Of course, readers here are already well aware of the need to self publish pretty much forever. Ask yourself: would TechCrunch give up TechCrunch.com for Facebook or Twitter? Would The New York Times give up their site? Of course not. They would have to be insane to do that, as they would be basically handing over their own equity and communities to someone else’s business. That’s what you do when you make a social outpost your hub. Your business is not any different than the NYT or TechCrunch: they just happen to sell ads, and you happen to sell products or services (or even just share ideas).
Our industry is obsessed with platforms: what’s your Google+ strategy? What are Facebook marketing best practices? These are the wrong questions to ask and in fact most companies fail miserably at the real opportunity digital publishing enables: the ability to go direct to consumer with content in such a way that can be shared across all platforms efficiently. Get the independent web presence part right first: before that you actually have no business in someone else’s platform.
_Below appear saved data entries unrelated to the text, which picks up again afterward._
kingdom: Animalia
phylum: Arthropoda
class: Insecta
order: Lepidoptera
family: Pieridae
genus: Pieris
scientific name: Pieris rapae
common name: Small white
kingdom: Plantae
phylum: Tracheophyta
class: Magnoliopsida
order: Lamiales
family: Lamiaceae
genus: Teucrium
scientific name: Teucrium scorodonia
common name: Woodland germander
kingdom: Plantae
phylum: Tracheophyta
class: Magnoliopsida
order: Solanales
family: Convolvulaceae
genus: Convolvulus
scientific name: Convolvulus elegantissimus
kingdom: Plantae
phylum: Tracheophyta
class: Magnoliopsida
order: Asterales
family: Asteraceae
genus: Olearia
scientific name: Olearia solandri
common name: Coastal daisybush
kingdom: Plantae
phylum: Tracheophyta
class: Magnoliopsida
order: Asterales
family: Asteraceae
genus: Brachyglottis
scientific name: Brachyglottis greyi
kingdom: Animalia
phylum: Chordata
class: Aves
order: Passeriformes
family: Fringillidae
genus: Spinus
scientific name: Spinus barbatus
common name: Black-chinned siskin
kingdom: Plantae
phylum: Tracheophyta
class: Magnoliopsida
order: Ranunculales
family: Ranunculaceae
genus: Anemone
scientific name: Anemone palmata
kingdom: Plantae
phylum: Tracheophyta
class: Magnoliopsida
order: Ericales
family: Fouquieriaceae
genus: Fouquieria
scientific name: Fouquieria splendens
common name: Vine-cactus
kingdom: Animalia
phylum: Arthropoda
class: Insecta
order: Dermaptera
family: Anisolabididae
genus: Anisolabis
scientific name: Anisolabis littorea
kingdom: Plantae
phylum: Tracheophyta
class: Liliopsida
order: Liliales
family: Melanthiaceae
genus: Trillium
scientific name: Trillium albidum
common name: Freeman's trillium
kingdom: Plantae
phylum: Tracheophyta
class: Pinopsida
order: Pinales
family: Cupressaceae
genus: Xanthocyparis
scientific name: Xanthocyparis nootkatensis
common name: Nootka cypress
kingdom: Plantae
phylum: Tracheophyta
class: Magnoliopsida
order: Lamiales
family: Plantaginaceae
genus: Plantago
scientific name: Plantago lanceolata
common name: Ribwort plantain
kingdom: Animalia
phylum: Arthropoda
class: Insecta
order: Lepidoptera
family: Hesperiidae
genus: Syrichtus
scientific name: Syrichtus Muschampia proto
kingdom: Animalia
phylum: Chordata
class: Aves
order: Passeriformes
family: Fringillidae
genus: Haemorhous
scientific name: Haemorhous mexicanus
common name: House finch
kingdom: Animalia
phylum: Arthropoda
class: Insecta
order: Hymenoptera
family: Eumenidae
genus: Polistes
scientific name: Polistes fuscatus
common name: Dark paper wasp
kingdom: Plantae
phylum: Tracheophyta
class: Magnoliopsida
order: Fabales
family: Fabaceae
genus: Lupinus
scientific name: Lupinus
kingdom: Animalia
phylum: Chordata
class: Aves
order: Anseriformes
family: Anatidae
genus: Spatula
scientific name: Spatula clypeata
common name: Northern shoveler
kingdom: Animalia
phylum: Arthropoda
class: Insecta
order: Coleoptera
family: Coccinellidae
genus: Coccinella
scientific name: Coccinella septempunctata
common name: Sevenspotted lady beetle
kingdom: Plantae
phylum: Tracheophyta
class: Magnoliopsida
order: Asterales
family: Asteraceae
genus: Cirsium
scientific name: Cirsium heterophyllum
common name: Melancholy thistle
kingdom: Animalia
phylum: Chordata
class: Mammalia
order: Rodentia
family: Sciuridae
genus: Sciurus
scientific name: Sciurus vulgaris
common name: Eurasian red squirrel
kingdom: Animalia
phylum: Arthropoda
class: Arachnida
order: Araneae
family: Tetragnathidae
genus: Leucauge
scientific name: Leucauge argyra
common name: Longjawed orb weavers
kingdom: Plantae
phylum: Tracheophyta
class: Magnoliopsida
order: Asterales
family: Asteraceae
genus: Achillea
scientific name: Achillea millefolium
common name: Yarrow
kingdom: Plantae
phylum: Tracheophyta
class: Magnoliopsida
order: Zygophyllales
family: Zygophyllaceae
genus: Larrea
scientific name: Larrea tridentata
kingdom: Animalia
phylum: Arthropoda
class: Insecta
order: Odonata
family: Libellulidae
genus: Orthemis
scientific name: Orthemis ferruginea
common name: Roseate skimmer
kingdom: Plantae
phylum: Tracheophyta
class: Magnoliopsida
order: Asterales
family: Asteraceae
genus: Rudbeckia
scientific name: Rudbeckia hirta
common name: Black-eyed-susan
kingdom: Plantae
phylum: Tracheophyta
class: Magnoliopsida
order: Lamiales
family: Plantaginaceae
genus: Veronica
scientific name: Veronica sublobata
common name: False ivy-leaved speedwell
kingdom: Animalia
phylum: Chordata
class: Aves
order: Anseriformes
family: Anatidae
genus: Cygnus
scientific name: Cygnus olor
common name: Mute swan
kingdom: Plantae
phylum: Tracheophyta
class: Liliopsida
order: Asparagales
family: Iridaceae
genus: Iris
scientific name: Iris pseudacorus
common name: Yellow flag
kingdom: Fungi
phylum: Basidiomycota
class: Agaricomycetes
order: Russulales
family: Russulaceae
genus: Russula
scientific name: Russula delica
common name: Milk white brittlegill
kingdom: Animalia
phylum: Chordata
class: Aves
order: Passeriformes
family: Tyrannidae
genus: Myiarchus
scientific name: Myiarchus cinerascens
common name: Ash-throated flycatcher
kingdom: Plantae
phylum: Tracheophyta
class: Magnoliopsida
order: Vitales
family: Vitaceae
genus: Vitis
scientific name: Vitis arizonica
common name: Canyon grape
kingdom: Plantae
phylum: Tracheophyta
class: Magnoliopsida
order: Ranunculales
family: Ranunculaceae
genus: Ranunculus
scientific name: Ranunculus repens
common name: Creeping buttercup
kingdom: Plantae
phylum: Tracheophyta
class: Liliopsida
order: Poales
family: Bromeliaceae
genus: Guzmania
On the flip of the spectrum, you see savvy companies like Floor64 focusing on their blog, Techdirt (now over 800,000 subscribers) which is basically promotion for their insight community. You see 37 Signals continue to focus on their Signal to Noise blog (a key marketing tactic helping them grow to millions of customers). You see Chris Brogan continuing to launch products and become more well known via his personal blog. If you asked any of these people to start using Twitter or Facebook more than publishing original, useful and compelling ideas they’d laugh.
But watching the way other brands and people approach the web, even smart people like Hugh and Leo I have to ask: is this stuff really so difficult to grasp? Why?